Сталь - страница 20

Шрифт
Интервал


– Так ты женат был?

– Был, а как же.

– И дети есть?

– Два сына были.

– Как это?

– Так. – Старик молчал, Николай ждал рассказа, желая ничего не пропустить, старался ступать тише.

– Дело прошлое, – Иван, шмыгнул носом, отвернулся, сплюнул, – черт его знат!.. – старик остановился, глядя в пространство, и вдруг принялся ругаться, выбирая ругань черную, чернее черного, не переставая, выжовывая самые гадкие, разрывные слова, которых память его хранила пропасть, ни к кому не обращаясь, не останавливаясь, даже не прерываясь, говорил и говорил с одной и той же интонацией, и если бы не слышал слов, подумал бы Николай, что старик молится.

4

– Правее возьмем, – кончив, обронил Иван, взглянув на Николая, для верности махнул правой рукой.

Шагнул.

Ничего не сказал.

Опять ничего.

Николаю хотелось знать, именно сейчас ему очень хотелось знать, что сталось с его сыновьями, и, однако, он опасался задавать вопросы, которые жгли ему язык. Обидится, замкнется, а то и назад поворотит, старик взбалмошный, нищий, а с характером, и все же, что случилось, что, что?!. Отчего-то Николаю казалось, что трагедия, а после выслушанной ругани он не сомневался, что история сыновей старика трагична, как-то связана с его поисками, невинными на первый взгляд, но невинными ли?

У него засосало под ложечкой. Одно дело думать, мечтать, лежа на диване, доискиваясь воображаемой истины, заглядывая время от времени в открытый и пыльный, заваленный пожелтелыми мертвыми бумагами, госархив, и совсем другое – делать, искать, идти в тайгу, стучась в прошлое, которое не желает быть открытым, которое упирается, не дается, и, может быть, неспроста! Может быть!..

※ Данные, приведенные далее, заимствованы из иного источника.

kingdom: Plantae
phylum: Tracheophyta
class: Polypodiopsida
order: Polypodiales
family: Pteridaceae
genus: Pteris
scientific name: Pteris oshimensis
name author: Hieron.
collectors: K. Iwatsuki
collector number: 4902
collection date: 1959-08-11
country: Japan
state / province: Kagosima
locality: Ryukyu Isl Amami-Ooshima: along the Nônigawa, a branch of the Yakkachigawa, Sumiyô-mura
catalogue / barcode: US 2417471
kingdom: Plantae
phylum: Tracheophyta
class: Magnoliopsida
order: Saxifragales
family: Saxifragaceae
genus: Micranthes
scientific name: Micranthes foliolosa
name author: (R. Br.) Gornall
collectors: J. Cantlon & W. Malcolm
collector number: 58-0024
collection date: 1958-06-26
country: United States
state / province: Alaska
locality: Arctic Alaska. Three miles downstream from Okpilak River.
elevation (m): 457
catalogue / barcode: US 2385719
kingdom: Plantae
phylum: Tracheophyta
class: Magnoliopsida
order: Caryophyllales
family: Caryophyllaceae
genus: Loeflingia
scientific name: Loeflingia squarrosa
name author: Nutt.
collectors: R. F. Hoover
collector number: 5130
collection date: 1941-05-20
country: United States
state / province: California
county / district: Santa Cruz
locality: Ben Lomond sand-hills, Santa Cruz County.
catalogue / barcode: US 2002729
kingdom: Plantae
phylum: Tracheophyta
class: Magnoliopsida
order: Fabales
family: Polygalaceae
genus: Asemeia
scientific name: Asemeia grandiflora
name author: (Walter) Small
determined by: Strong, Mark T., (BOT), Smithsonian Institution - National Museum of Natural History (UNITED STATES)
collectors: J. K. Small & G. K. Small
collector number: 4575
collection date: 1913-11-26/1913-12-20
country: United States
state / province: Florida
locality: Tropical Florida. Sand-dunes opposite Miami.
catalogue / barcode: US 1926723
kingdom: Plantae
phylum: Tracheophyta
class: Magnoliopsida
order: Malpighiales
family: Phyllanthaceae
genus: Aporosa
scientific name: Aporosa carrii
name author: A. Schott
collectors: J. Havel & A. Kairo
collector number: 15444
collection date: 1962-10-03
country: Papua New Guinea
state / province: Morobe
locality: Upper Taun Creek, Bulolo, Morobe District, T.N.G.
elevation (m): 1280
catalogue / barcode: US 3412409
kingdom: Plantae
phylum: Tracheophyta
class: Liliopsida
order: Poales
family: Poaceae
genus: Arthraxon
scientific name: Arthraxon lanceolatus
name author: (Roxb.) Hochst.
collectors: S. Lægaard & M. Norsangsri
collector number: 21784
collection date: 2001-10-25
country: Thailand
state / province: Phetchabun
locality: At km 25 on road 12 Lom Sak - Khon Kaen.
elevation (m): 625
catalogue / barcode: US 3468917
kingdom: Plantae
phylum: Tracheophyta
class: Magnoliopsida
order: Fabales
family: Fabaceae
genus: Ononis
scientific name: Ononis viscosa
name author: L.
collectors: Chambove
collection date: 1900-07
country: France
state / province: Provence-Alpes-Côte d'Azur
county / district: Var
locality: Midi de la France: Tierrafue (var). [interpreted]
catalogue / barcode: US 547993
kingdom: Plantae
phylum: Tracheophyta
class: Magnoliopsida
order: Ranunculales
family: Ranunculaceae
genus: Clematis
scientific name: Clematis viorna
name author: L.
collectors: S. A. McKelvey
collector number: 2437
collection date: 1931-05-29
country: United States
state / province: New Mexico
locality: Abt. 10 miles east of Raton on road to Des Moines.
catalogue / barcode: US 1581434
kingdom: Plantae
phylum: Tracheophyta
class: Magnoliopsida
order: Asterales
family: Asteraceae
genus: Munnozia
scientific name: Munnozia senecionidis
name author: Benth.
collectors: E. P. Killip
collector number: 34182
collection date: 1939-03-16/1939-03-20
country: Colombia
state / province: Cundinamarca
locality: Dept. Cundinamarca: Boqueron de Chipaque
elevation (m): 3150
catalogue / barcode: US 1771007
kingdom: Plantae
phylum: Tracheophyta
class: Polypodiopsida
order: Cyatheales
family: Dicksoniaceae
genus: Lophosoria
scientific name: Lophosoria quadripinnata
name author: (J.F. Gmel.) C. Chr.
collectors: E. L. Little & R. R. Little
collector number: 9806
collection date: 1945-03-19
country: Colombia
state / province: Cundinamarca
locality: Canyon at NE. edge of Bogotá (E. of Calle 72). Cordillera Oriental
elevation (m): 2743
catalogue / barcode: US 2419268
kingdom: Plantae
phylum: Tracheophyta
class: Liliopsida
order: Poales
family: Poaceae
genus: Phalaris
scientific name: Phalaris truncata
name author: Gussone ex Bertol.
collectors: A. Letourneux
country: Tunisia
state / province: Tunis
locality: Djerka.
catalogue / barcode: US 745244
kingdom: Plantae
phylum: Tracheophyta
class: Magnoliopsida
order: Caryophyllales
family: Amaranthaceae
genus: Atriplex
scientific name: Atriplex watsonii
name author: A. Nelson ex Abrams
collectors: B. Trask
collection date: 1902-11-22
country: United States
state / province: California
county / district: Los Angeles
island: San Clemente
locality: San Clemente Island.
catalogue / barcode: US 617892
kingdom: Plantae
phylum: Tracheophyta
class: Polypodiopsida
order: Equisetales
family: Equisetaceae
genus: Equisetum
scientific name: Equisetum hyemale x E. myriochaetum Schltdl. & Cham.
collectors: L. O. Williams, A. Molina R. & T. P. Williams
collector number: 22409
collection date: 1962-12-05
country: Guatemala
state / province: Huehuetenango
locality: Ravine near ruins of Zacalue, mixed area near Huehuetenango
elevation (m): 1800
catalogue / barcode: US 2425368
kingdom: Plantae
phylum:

Может быть, он слишком далеко зашел и теперь по недомыслию, по собственной глупости лезет уже в самое пекло? Старик – а что старик? Николай оценивающе взглянул на Ивана. Старику за семьдесят или возле того, старик прожил жизнь, худо ли, хорошо ли, а прожил, а он, Николай Сталь, что прожил он, что пережил, почувствовал, узнал? Только утраты, только потерю матери и отца, которая придавила его на годы, оставив тупое, непроходящее чувство несправедливо расхлёбанной горечи, что еще? Ничего. Чувство к Соне, неразвившееся, странное, умозрительное, которое то и дело приходилось ощупывать, чтобы убедиться в его присутствии, да бесконечная проклятая работа, работа, работа, которой нет конца, огромная и такая же бессмысленная, нескончаемая, безрадостная работа в гостиннице, работа, которой не замечает никто, кроме него самого, к которой привык, притерпелся, которую невозможно любить, которую страшно потерять.